Malgré les différentes performances du mouvement associatif marocain, on peu
facilement constater les problèmes qui l’empêchent à mieux atteindre leurs buts et objectifs.
Parmi ces difficultés on peut citer :
L’amateurisme :
L’insuffisante professionnalisation du personnel et leur manque de cadres permanents
reste un problème majeur limitant la capacité des associations à diagnostiquer correctement
les problèmes, à formuler des projets et à les mettre en œuvre.
Jeu du pouvoir :
Les associations marocaines ont du mal à concrétiser une véritable concrétisation du
pouvoir. En effet, il y a un fort monopole de prise de décision et de détention de l’information
au CA.
L’archivage :
L’inexistence d’archives chez les associations, rapports d’activités et de missions et
des PV de réunions,

L’organisation interne :
La structure interne de l’association est rarement schématiser sous forme
d’organigramme, se qui reflète sur la male définition des tâches de chaque organe et les
missions des responsables.
Formation :
La quasi-totalité des associations marocaines ne disposent pas de programmes de
formation continue pour leurs cadres afin d’optimiser leur rendement.

Transparence :
L’absence de transparence dans la gestion des ressources de l’association, et plus
particulièrement les ressources financières, ce qui s’explique par l’inexistence ou du mal
fonctionnement des organes de contrôle.
Dépendance financière :
Les associations les plus dynamiques sont celles qui sont les plus dépendantes de
l’aide financière internationale. Ce qui met en cause les capacités d’autofinancement des
associations.
Coordination :
L’absence d’instance de coordination et de représentation du tissu associatif à
l’échelon national. Ce qui, normalement, devrait permettre un meilleur partage des tâches et
améliorer la capacité de négociation.

Politilisme :
L’absence aussi de séparation/distinction entre l’activisme associatif au sens restreint
et l’activisme politique.
1.8. Le lancement du processus de la qualification des associations par le
ministère de développement social, de la famille et de la solidarité
Le Ministère de développement social, de la famille et de la solidarité a pris en charge
la mise en œuvre d’un processus de qualification des associations. C’est un projet qui vise le
renforcement des capacités de gestion et d’organisation des associations afin de mettre en
place un système de transparence au niveau de l’utilisation des fonds.
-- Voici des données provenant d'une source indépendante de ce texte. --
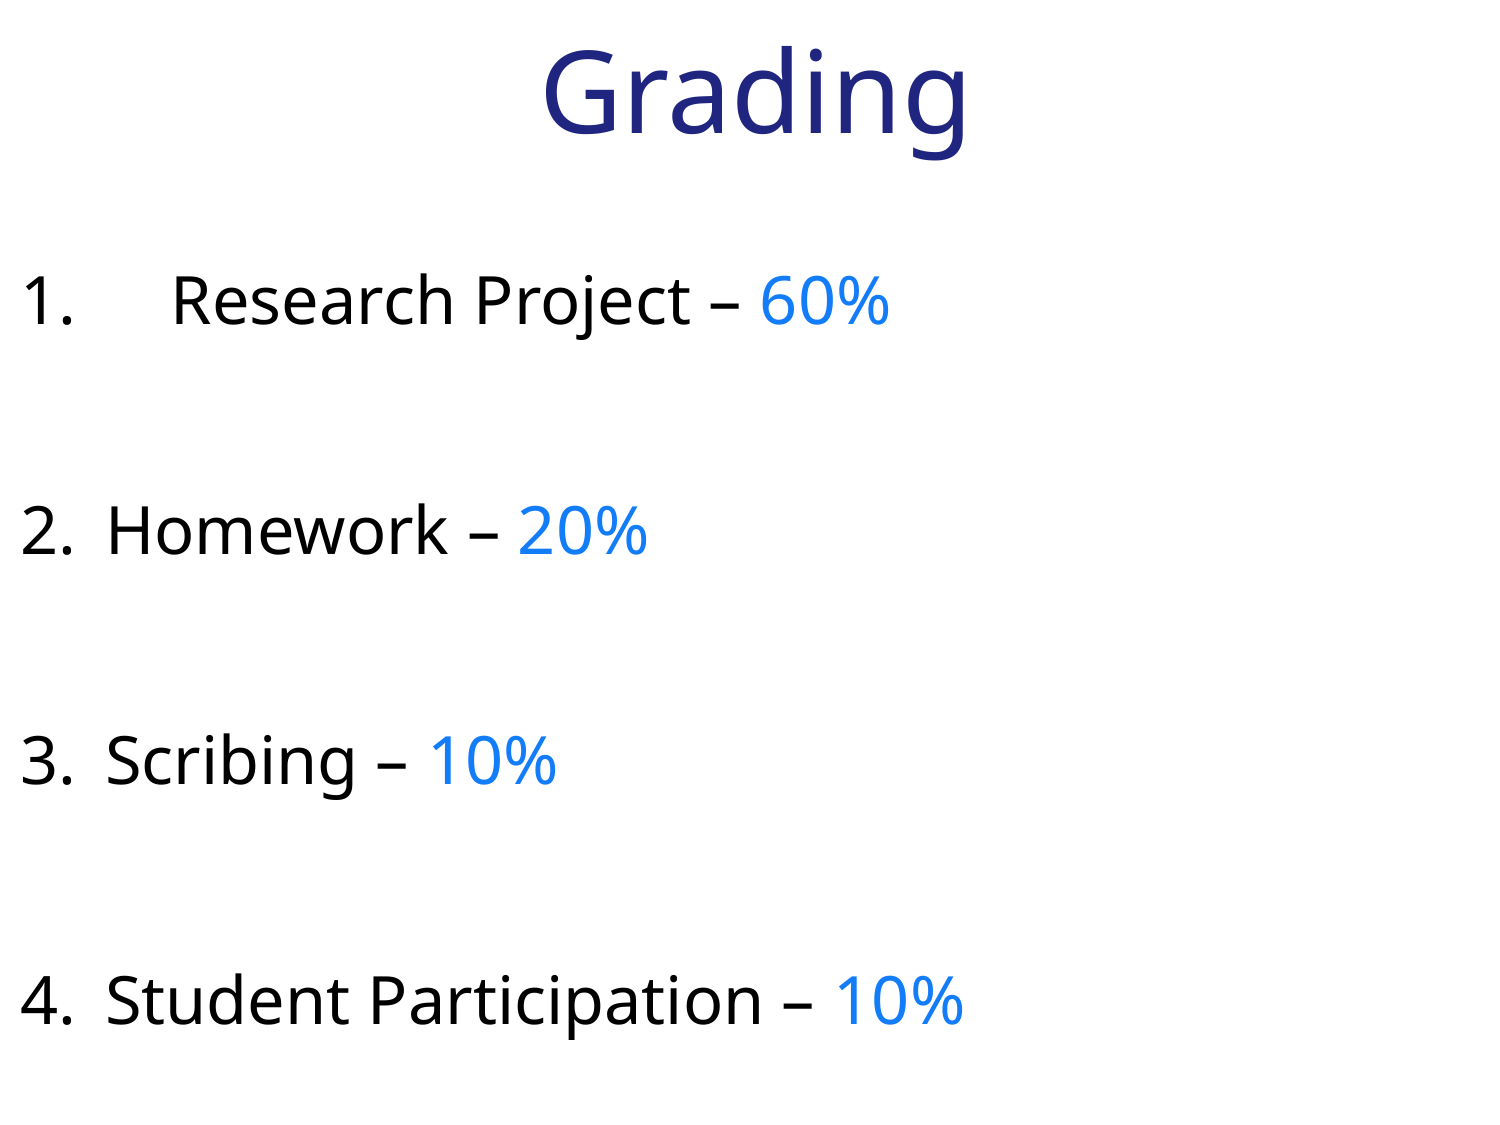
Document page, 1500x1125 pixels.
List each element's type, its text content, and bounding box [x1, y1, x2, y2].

text_box 1. Research Project – 60% Homework – 20% Scribing – 10% Student Participation – 10% [5, 160, 1500, 1108]
title Grading [6, 0, 1500, 160]
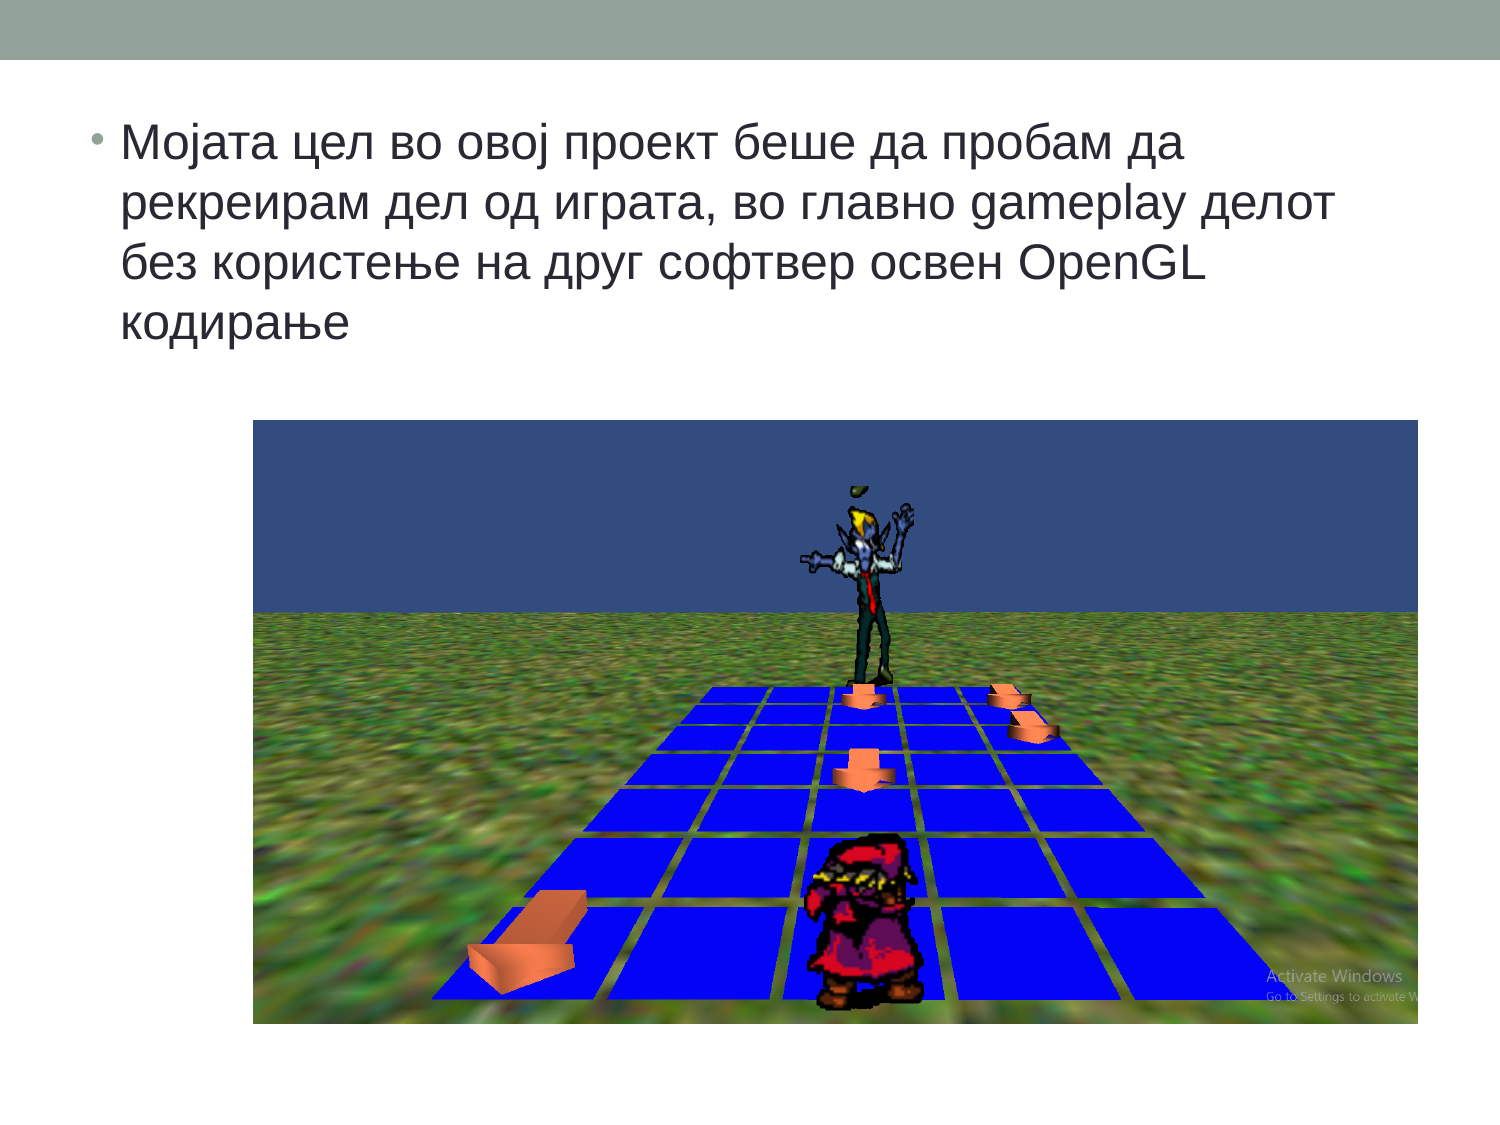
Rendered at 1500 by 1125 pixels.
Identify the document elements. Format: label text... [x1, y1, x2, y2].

picture [253, 420, 1418, 1024]
list Мојата цел во овој проект беше да пробам да рекреирам дел од играта, во главно gameplay делот без користење на друг софтвер освен OpenGL кодирање [75, 101, 1425, 1063]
Le MDSFS a commencé le processus de qualification par l’organisation de quatre
ateliers régionaux à Oujda, Marrakech, Agadir et Tanger, avec la participation de plus de 500
associations.
Ces ateliers ont porté sur la discussion et l'adoption de la charte d'éthique, l'adhésion
au processus de qualification, de l'environnement juridique, comptable et fiscal des
associations, ainsi que le statut des travailleurs sociaux.
Ces ateliers ont permis par ailleurs de débattre de l'opportunité de la mise en place du
Conseil national des associations.
Le 29 Mai 2007, une rencontre nationale sur la qualification des associations a été
organisé à Rabat visant l’approfondissement du débat sur la qualification des associations et à
favoriser leur adhésion au processus de leur mise à niveau, notamment sur le plan éthique.
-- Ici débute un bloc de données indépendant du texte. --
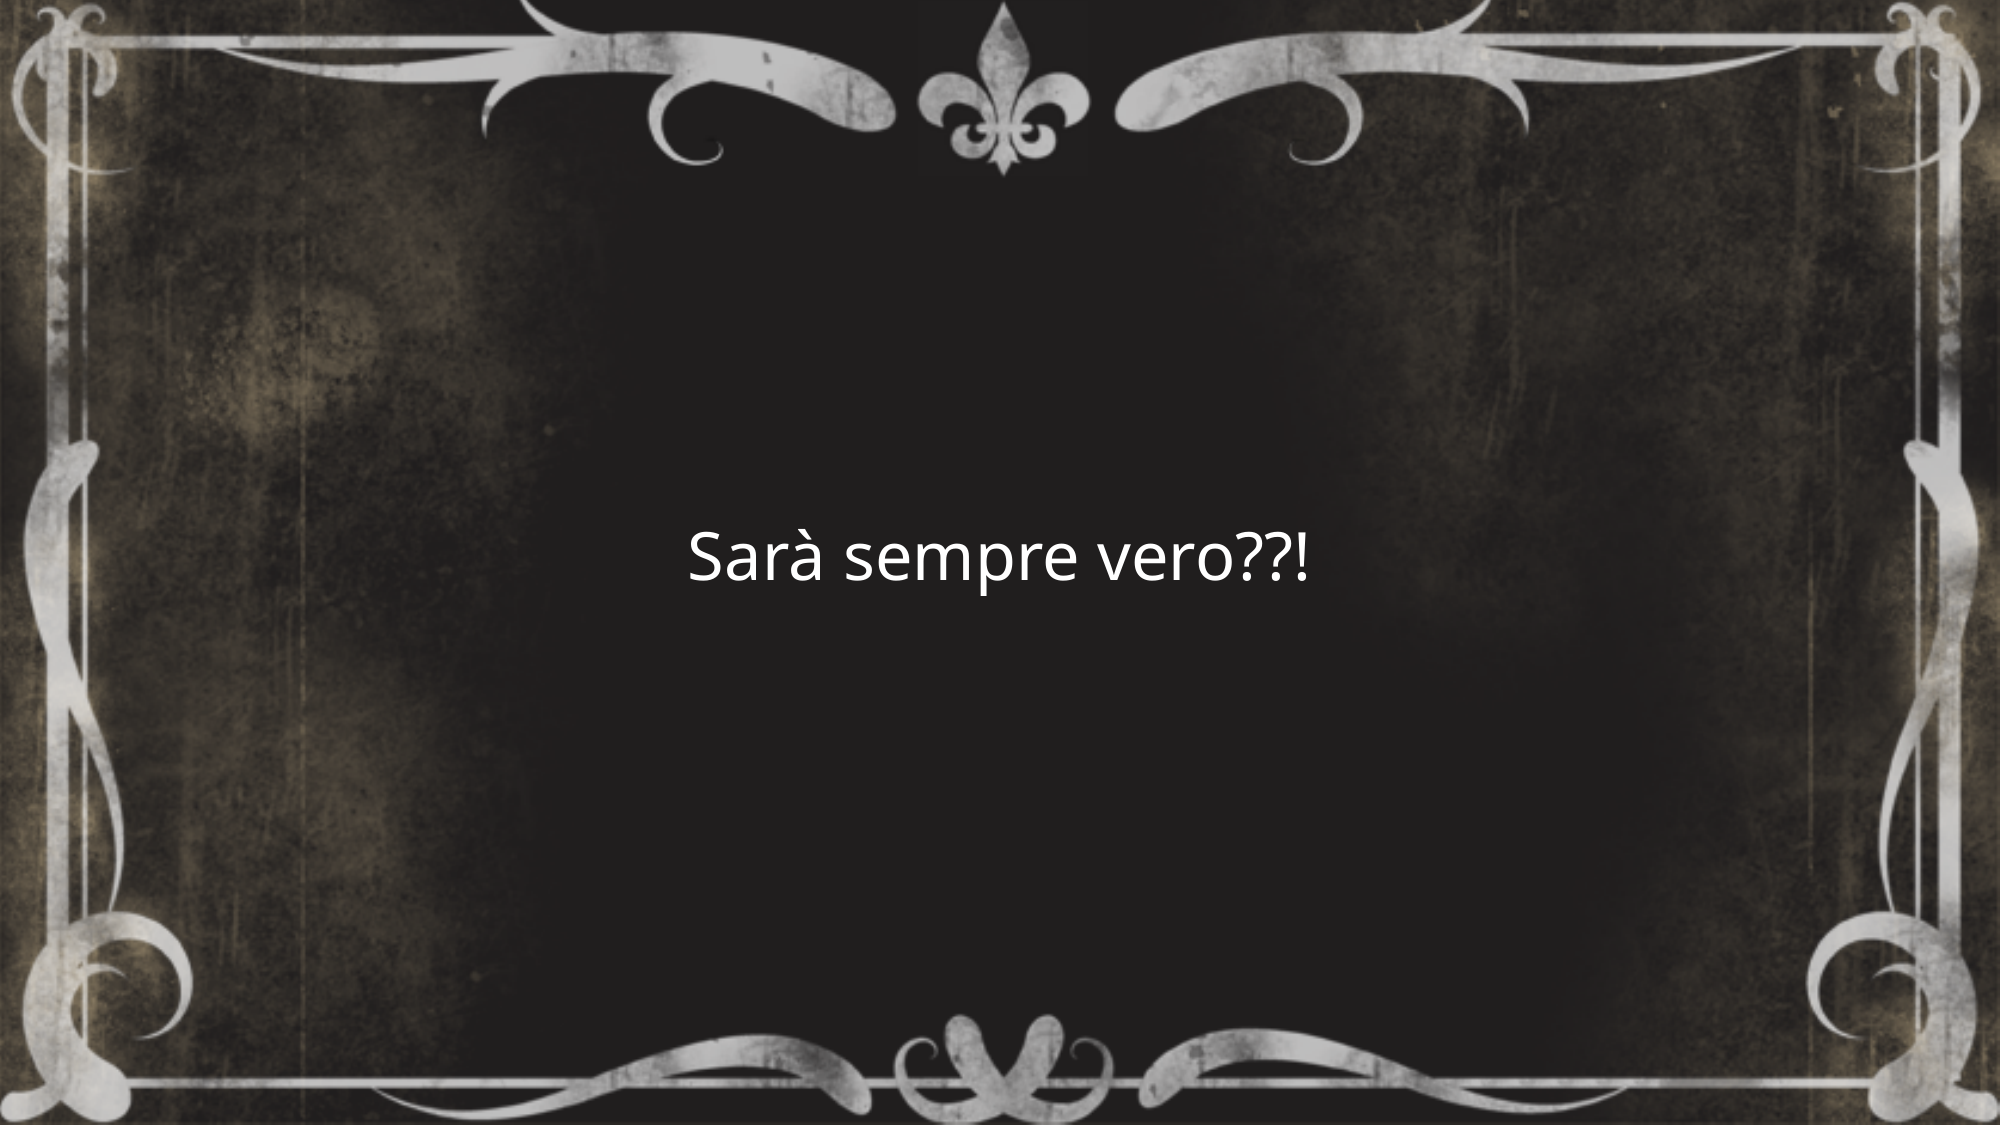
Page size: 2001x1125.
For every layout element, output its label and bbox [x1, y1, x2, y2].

list [0, 0, 2000, 1125]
En effet, le respect des valeurs des droits de l'homme, de la modernité et des libertés,
le respect des règles de bénévolat sans profit personnel, le respect du fonctionnement
démocratique, de la transparence et de la rigueur dans la gestion administrative et financière
sont autant de principes que le ministère du Développement social entend promouvoir, afin
que les associations puissent jouer pleinement leur rôle de partenaires sociaux de l'Etat.